Madame la secrétaire d'État, mes chers collègues, en guise de conclusion, permettez-moi de revenir sur un sujet ô combien important évoqué dans le rapport de la mission sénatoriale, celui de l’évolution statutaire.

Les électeurs de Guyane auront à se prononcer sur cette question le 17 janvier prochain, et il importe qu’ils disposent d’informations objectives pour dissiper les craintes, souvent infondées, selon lesquelles un changement de statut remettrait en cause l’appartenance à l’Union européenne ainsi que l’application des lois sociales, notamment le versement des aides qui en découlent.

Sur le premier point, la mission sénatoriale « ne peut que rappeler qu’un changement statutaire – et a fortiori un changement institutionnel dans le cadre de l’article 73 de la Constitution – n’a en lui-même aucune incidence sur le statut européen des collectivités concernées ».

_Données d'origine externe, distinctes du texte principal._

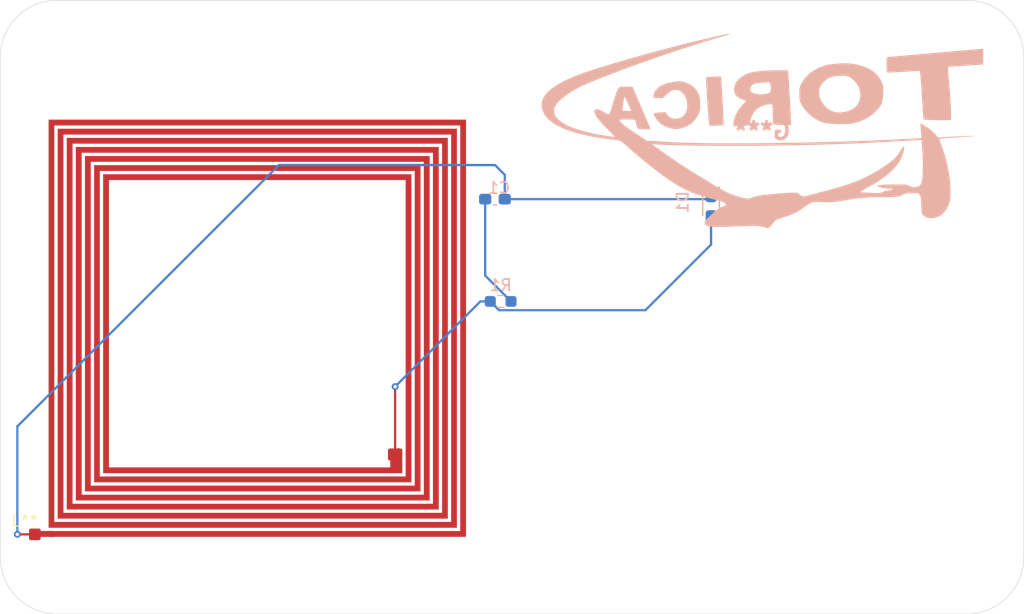
<source format=kicad_pcb>
(kicad_pcb
	(version 20241229)
	(generator "pcbnew")
	(generator_version "9.0")
	(general
		(thickness 1.6)
		(legacy_teardrops no)
	)
	(paper "A4")
	(layers
		(0 "F.Cu" signal)
		(2 "B.Cu" signal)
		(9 "F.Adhes" user "F.Adhesive")
		(11 "B.Adhes" user "B.Adhesive")
		(13 "F.Paste" user)
		(15 "B.Paste" user)
		(5 "F.SilkS" user "F.Silkscreen")
		(7 "B.SilkS" user "B.Silkscreen")
		(1 "F.Mask" user)
		(3 "B.Mask" user)
		(17 "Dwgs.User" user "User.Drawings")
		(19 "Cmts.User" user "User.Comments")
		(21 "Eco1.User" user "User.Eco1")
		(23 "Eco2.User" user "User.Eco2")
		(25 "Edge.Cuts" user)
		(27 "Margin" user)
		(31 "F.CrtYd" user "F.Courtyard")
		(29 "B.CrtYd" user "B.Courtyard")
		(35 "F.Fab" user)
		(33 "B.Fab" user)
		(39 "User.1" user)
		(41 "User.2" user)
		(43 "User.3" user)
		(45 "User.4" user)
	)
	(setup
		(pad_to_mask_clearance 0)
		(allow_soldermask_bridges_in_footprints no)
		(tenting front back)
		(pcbplotparams
			(layerselection 0x00000000_00000000_55555555_5755f5ff)
			(plot_on_all_layers_selection 0x00000000_00000000_00000000_00000000)
			(disableapertmacros no)
			(usegerberextensions no)
			(usegerberattributes yes)
			(usegerberadvancedattributes yes)
			(creategerberjobfile yes)
			(dashed_line_dash_ratio 12.000000)
			(dashed_line_gap_ratio 3.000000)
			(svgprecision 4)
			(plotframeref no)
			(mode 1)
			(useauxorigin no)
			(hpglpennumber 1)
			(hpglpenspeed 20)
			(hpglpendiameter 15.000000)
			(pdf_front_fp_property_popups yes)
			(pdf_back_fp_property_popups yes)
			(pdf_metadata yes)
			(pdf_single_document no)
			(dxfpolygonmode yes)
			(dxfimperialunits yes)
			(dxfusepcbnewfont yes)
			(psnegative no)
			(psa4output no)
			(plot_black_and_white yes)
			(sketchpadsonfab no)
			(plotpadnumbers no)
			(hidednponfab no)
			(sketchdnponfab yes)
			(crossoutdnponfab yes)
			(subtractmaskfromsilk no)
			(outputformat 1)
			(mirror no)
			(drillshape 1)
			(scaleselection 1)
			(outputdirectory "")
		)
	)
	(net 0 "")
	(net 1 "Net-(D1-K)")
	(net 2 "Net-(C1-Pad2)")
	(net 3 "Net-(D1-A)")
	(footprint "lib:NFC_COIL_36.7x36.7_3uH" (layer "F.Cu") (at 113.25 90.2125))
	(footprint "Capacitor_SMD:C_0603_1608Metric_Pad1.08x0.95mm_HandSolder" (layer "B.Cu") (at 152.5 60.5 180))
	(footprint "lib:TORICA_LOGO" (layer "B.Cu") (at 176 54.5 180))
	(footprint "LED_SMD:LED_0603_1608Metric_Pad1.05x0.95mm_HandSolder" (layer "B.Cu") (at 171.5 61.125 -90))
	(footprint "Resistor_SMD:R_0603_1608Metric_Pad0.98x0.95mm_HandSolder" (layer "B.Cu") (at 153 69.5 180))
	(gr_line
		(start 194 97)
		(end 114 97)
		(stroke
			(width 0.05)
			(type default)
		)
		(layer "Edge.Cuts")
		(uuid "0ae85ee4-3925-45aa-a619-2540f9ca515f")
	)
	(gr_line
		(start 109 92)
		(end 109 48)
		(stroke
			(width 0.05)
			(type default)
		)
		(layer "Edge.Cuts")
		(uuid "0b873687-38de-402b-87fb-45965bb0cc91")
	)
	(gr_arc
		(start 114 97)
		(mid 110.464466 95.535534)
		(end 109 92)
		(stroke
			(width 0.05)
			(type default)
		)
		(layer "Edge.Cuts")
		(uuid "38b5c911-b774-4d96-80bf-638ad4c32348")
	)
	(gr_arc
		(start 109 48)
		(mid 110.464466 44.464466)
		(end 114 43)
		(stroke
			(width 0.05)
			(type default)
		)
		(layer "Edge.Cuts")
		(uuid "41338e31-2ce2-4b95-b63c-5a06f16f771f")
	)
	(gr_arc
		(start 199 92)
		(mid 197.535534 95.535534)
		(end 194 97)
		(stroke
			(width 0.05)
			(type default)
		)
		(layer "Edge.Cuts")
		(uuid "4def0b2e-5102-475a-8330-bc183458e982")
	)
	(gr_line
		(start 114 43)
		(end 194 43)
		(stroke
			(width 0.05)
			(type default)
		)
		(layer "Edge.Cuts")
		(uuid "779e9122-fd9f-4944-b2d9-a483fa09dd16")
	)
	(gr_line
		(start 199 48)
		(end 199 92)
		(stroke
			(width 0.05)
			(type default)
		)
		(layer "Edge.Cuts")
		(uuid "c7732594-474a-4f61-8bcd-95b2c5089598")
	)
	(gr_arc
		(start 194 43)
		(mid 197.535534 44.464466)
		(end 199 48)
		(stroke
			(width 0.05)
			(type default)
		)
		(layer "Edge.Cuts")
		(uuid "e83ff468-17a3-4a22-884f-6ce86e2c54d3")
	)
	(segment
		(start 112.04125 90)
		(end 110.5 90)
		(width 0.2)
		(layer "F.Cu")
		(net 1)
		(uuid "6163252c-a224-4366-91cb-933dc0d2f90b")
	)
	(via
		(at 110.5 90)
		(size 0.6)
		(drill 0.3)
		(layers "F.Cu" "B.Cu")
		(net 1)
		(uuid "365664e9-edaf-4351-bf89-7f08746d17b3")
	)
	(segment
		(start 152.5 57.5)
		(end 153.3625 58.3625)
		(width 0.2)
		(layer "B.Cu")
		(net 1)
		(uuid "204fbb58-68dc-474a-afcd-6b93062e97ee")
	)
	(segment
		(start 110.5 90)
		(end 110.5 80.5)
		(width 0.2)
		(layer "B.Cu")
		(net 1)
		(uuid "46585433-9f77-4ae2-80ff-eca0a897deba")
	)
	(segment
		(start 171.25 60.5)
		(end 171.5 60.25)
		(width 0.2)
		(layer "B.Cu")
		(net 1)
		(uuid "4b8cd226-c87c-4241-94fc-169ef2327d20")
	)
	(segment
		(start 110.5 80.5)
		(end 133.5 57.5)
		(width 0.2)
		(layer "B.Cu")
		(net 1)
		(uuid "c166a11a-5bd6-498f-9081-4de698681ffb")
	)
	(segment
		(start 153.3625 60.5)
		(end 171.25 60.5)
		(width 0.2)
		(layer "B.Cu")
		(net 1)
		(uuid "c9995ddb-0a80-4ecf-894b-e59a31c1d27f")
	)
	(segment
		(start 153.3625 58.3625)
		(end 153.3625 60.5)
		(width 0.2)
		(layer "B.Cu")
		(net 1)
		(uuid "d4e1aecb-3a7d-4816-805d-11b1c64c43dc")
	)
	(segment
		(start 133.5 57.5)
		(end 152.5 57.5)
		(width 0.2)
		(layer "B.Cu")
		(net 1)
		(uuid "f44d41be-1733-4839-985e-badcb76033c5")
	)
	(segment
		(start 151.6375 60.6375)
		(end 151.6375 67.225)
		(width 0.2)
		(layer "B.Cu")
		(net 2)
		(uuid "215584c4-f157-43f2-945a-a089adb1bd46")
	)
	(segment
		(start 151.6375 67.225)
		(end 153.9125 69.5)
		(width 0.2)
		(layer "B.Cu")
		(net 2)
		(uuid "7d48875f-74c0-4914-9999-61a701cf2b3e")
	)
	(segment
		(start 144 82.5)
		(end 144 82.949)
		(width 0.2)
		(layer "F.Cu")
		(net 3)
		(uuid "1055beb2-0885-497d-96ae-a03e17f4dd99")
	)
	(segment
		(start 143.720625 82.97375)
		(end 143.720625 77)
		(width 0.2)
		(layer "F.Cu")
		(net 3)
		(uuid "658b73e6-7a1c-4ddd-bbea-086b5bbd4f71")
	)
	(via
		(at 143.720625 77)
		(size 0.6)
		(drill 0.3)
		(layers "F.Cu" "B.Cu")
		(net 3)
		(uuid "ba144e58-0f78-4ba1-9425-b6ec1888d874")
	)
	(segment
		(start 143.720625 77)
		(end 151.220625 69.5)
		(width 0.2)
		(layer "B.Cu")
		(net 3)
		(uuid "18a2da95-57ad-4966-b3c2-d0b6a0010384")
	)
	(segment
		(start 171.5 62)
		(end 171.5 64.5)
		(width 0.2)
		(layer "B.Cu")
		(net 3)
		(uuid "778a2407-6de2-4582-9b7a-e5bf360cd1bc")
	)
	(segment
		(start 165.724 70.276)
		(end 152.8635 70.276)
		(width 0.2)
		(layer "B.Cu")
		(net 3)
		(uuid "7ced975b-8033-4973-897f-be9ccf4f16ef")
	)
	(segment
		(start 152.8635 70.276)
		(end 152.0875 69.5)
		(width 0.2)
		(layer "B.Cu")
		(net 3)
		(uuid "b8af1f68-23f3-486b-a82d-c048e2bb42f8")
	)
	(segment
		(start 151.220625 69.5)
		(end 152.0875 69.5)
		(width 0.2)
		(layer "B.Cu")
		(net 3)
		(uuid "c14cb39b-2c30-49aa-86d3-915b0cd2155c")
	)
	(segment
		(start 171.5 64.5)
		(end 165.724 70.276)
		(width 0.2)
		(layer "B.Cu")
		(net 3)
		(uuid "d2900ba5-c17d-4e56-b260-76c2359779c9")
	)
	(embedded_fonts no)
)

</source>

Sur le second point – le maintien de l’application des lois sociales en cas de changement de statut –, elle renvoie aux cas de Saint-Martin et de Saint-Barthélemy, dont les ressortissants continuent de bénéficier des droits sociaux qu’accorde la République aux habitants des départements d’outre-mer dans la mesure où a été prévu, dans leurs statuts, sur le fondement de l’article 74 de la Constitution, le maintien du principe de l’assimilation législative en matière sociale.

Ce sont ces mêmes dispositions qui ont été adoptées par le Congrès de Guyane, le 2 septembre 2009, dans le cadre de la résolution n° 9 relative aux compétences de la nouvelle collectivité. Dans son rapport de présentation, le président du Congrès est très clair sur ce sujet : « Tout ce qui relève de la politique sociale demeure de la compétence de l’État ».